Work required. Could you restate the entries below word for word and leave out the pictures?

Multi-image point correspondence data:
_ _ _ _ _ _ _

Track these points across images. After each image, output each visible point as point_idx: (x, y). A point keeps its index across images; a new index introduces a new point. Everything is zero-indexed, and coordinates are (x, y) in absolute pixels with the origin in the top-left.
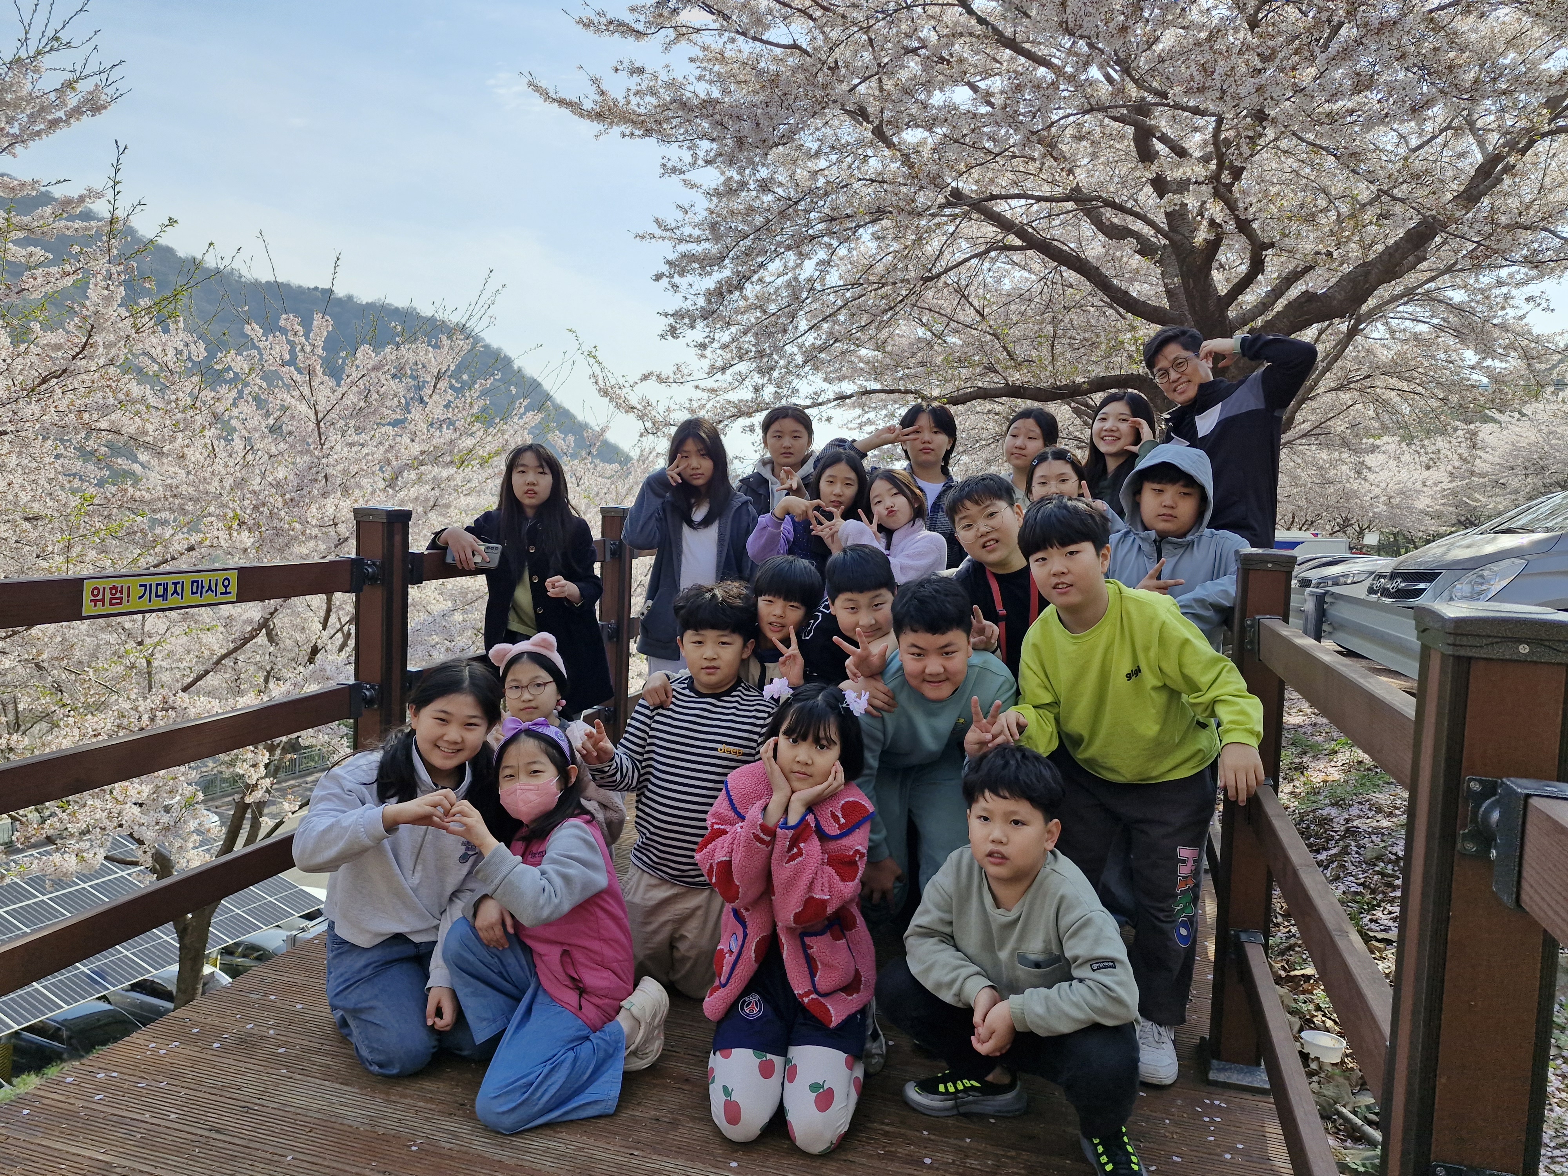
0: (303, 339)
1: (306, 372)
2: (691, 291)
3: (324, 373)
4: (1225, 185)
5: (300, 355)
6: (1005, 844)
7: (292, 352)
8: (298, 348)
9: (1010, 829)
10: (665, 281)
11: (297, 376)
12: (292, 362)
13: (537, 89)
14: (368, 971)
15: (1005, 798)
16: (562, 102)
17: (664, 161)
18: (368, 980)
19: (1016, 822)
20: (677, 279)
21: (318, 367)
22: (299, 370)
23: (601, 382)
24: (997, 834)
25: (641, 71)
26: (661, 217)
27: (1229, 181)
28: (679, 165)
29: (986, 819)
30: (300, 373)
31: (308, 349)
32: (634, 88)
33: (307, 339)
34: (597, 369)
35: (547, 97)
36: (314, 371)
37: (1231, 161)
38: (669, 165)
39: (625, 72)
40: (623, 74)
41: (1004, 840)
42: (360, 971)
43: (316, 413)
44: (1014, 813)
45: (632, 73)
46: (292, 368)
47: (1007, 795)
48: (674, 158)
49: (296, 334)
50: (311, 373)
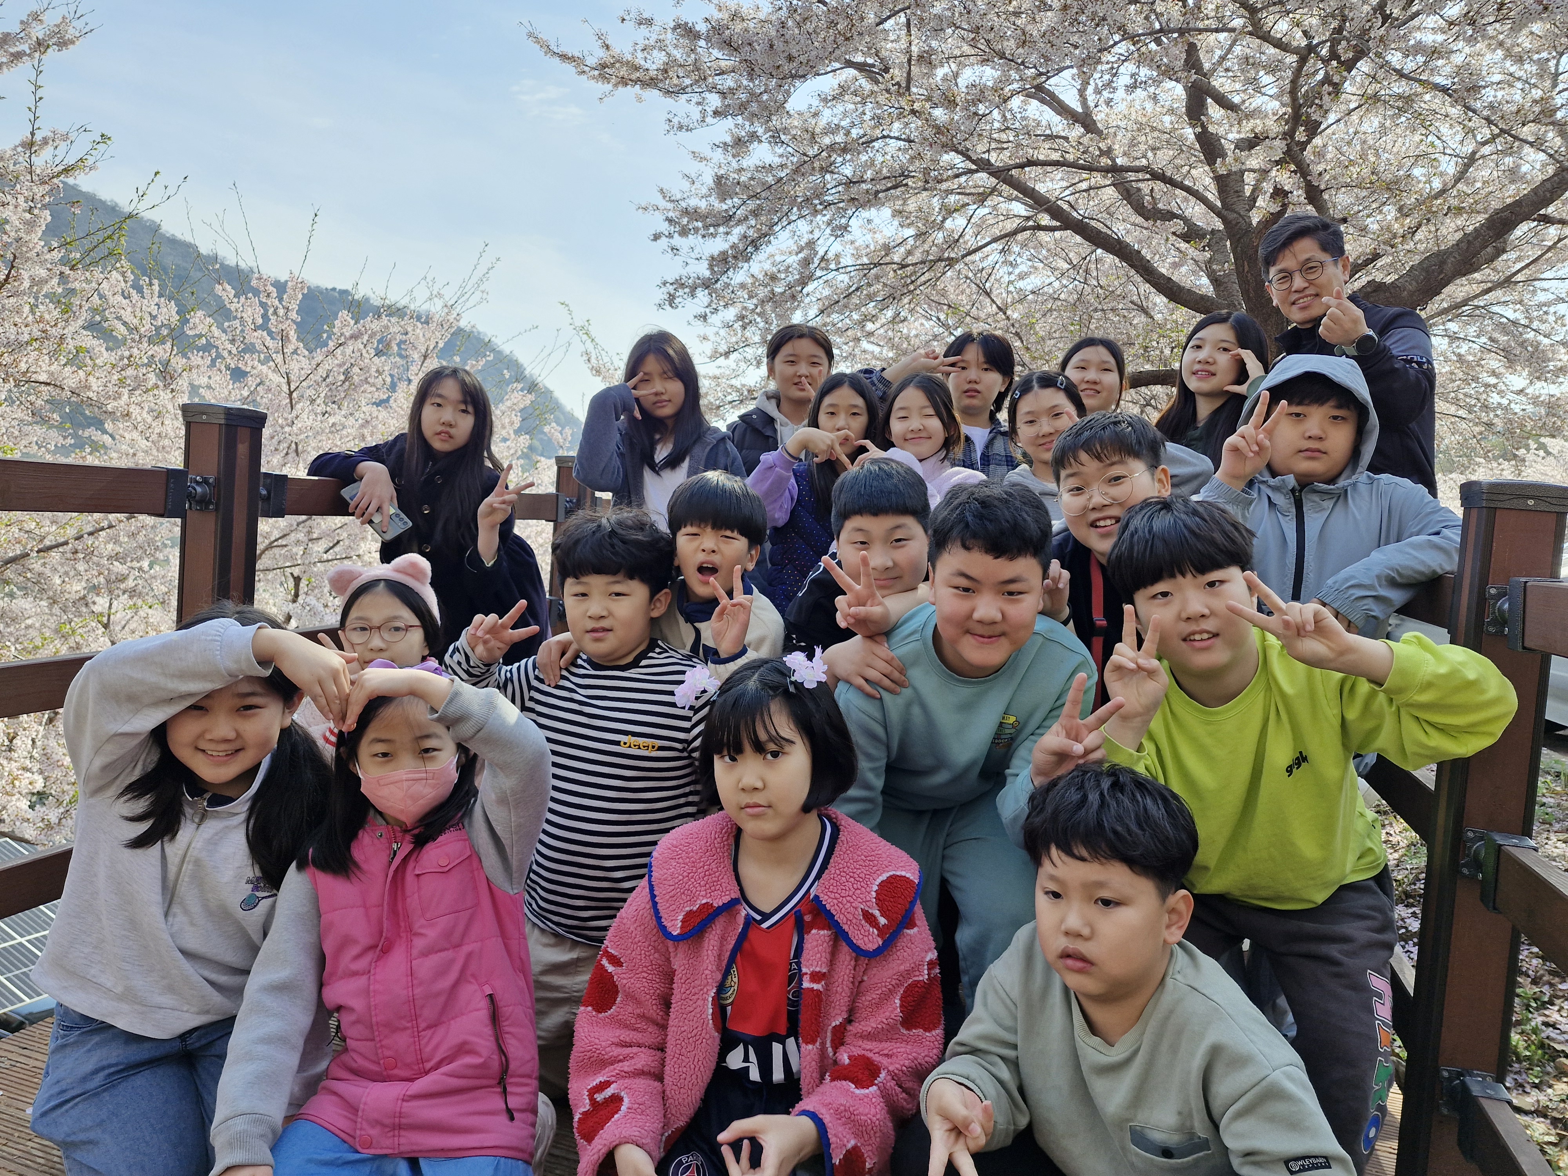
0: (277, 302)
1: (279, 338)
2: (693, 255)
3: (299, 339)
4: (1299, 143)
5: (273, 318)
6: (1087, 939)
7: (265, 316)
8: (271, 311)
9: (1096, 912)
10: (664, 242)
11: (269, 342)
12: (264, 327)
13: (537, 40)
14: (99, 1079)
15: (1083, 859)
16: (564, 57)
17: (670, 116)
18: (95, 1094)
19: (1106, 903)
20: (677, 240)
21: (292, 333)
22: (270, 333)
23: (593, 360)
24: (1074, 921)
25: (649, 22)
26: (665, 187)
27: (1304, 139)
28: (685, 122)
29: (1056, 895)
30: (273, 338)
31: (281, 312)
32: (642, 43)
33: (281, 300)
34: (590, 346)
35: (549, 50)
36: (287, 336)
37: (1308, 115)
38: (675, 121)
39: (632, 23)
40: (630, 25)
41: (1086, 932)
42: (84, 1079)
43: (289, 383)
44: (1100, 885)
45: (640, 24)
46: (265, 333)
47: (1084, 853)
48: (681, 113)
49: (268, 296)
50: (284, 338)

_ _ _ _ _ _ _

Answer below.
Track these points across images. After each image, output each visible point as point_idx: (x, y). A point keeps its index across images; a new index introduces a new point. Everything is zero-indexed, and coordinates are (x, y) in absolute pixels with the origin in the top-left.
0: (303, 339)
1: (306, 372)
2: (691, 291)
3: (324, 373)
4: (1225, 185)
5: (300, 355)
6: (1005, 844)
7: (292, 352)
8: (298, 348)
9: (1010, 829)
10: (665, 281)
11: (297, 376)
12: (292, 362)
13: (537, 89)
14: (368, 971)
15: (1005, 798)
16: (562, 102)
17: (664, 161)
18: (368, 980)
19: (1016, 822)
20: (677, 279)
21: (318, 367)
22: (299, 370)
23: (601, 382)
24: (997, 834)
25: (641, 71)
26: (661, 217)
27: (1229, 181)
28: (679, 165)
29: (986, 819)
30: (300, 373)
31: (308, 349)
32: (634, 88)
33: (307, 339)
34: (597, 369)
35: (547, 97)
36: (314, 371)
37: (1231, 161)
38: (669, 165)
39: (625, 72)
40: (623, 74)
41: (1004, 840)
42: (360, 971)
43: (316, 413)
44: (1014, 813)
45: (632, 73)
46: (292, 368)
47: (1007, 795)
48: (674, 158)
49: (296, 334)
50: (311, 373)
0: (277, 302)
1: (279, 338)
2: (693, 255)
3: (299, 339)
4: (1299, 143)
5: (273, 318)
6: (1087, 939)
7: (265, 316)
8: (271, 311)
9: (1096, 912)
10: (664, 242)
11: (269, 342)
12: (264, 327)
13: (537, 40)
14: (99, 1079)
15: (1083, 859)
16: (564, 57)
17: (670, 116)
18: (95, 1094)
19: (1106, 903)
20: (677, 240)
21: (292, 333)
22: (270, 333)
23: (593, 360)
24: (1074, 921)
25: (649, 22)
26: (665, 187)
27: (1304, 139)
28: (685, 122)
29: (1056, 895)
30: (273, 338)
31: (281, 312)
32: (642, 43)
33: (281, 300)
34: (590, 346)
35: (549, 50)
36: (287, 336)
37: (1308, 115)
38: (675, 121)
39: (632, 23)
40: (630, 25)
41: (1086, 932)
42: (84, 1079)
43: (289, 383)
44: (1100, 885)
45: (640, 24)
46: (265, 333)
47: (1084, 853)
48: (681, 113)
49: (268, 296)
50: (284, 338)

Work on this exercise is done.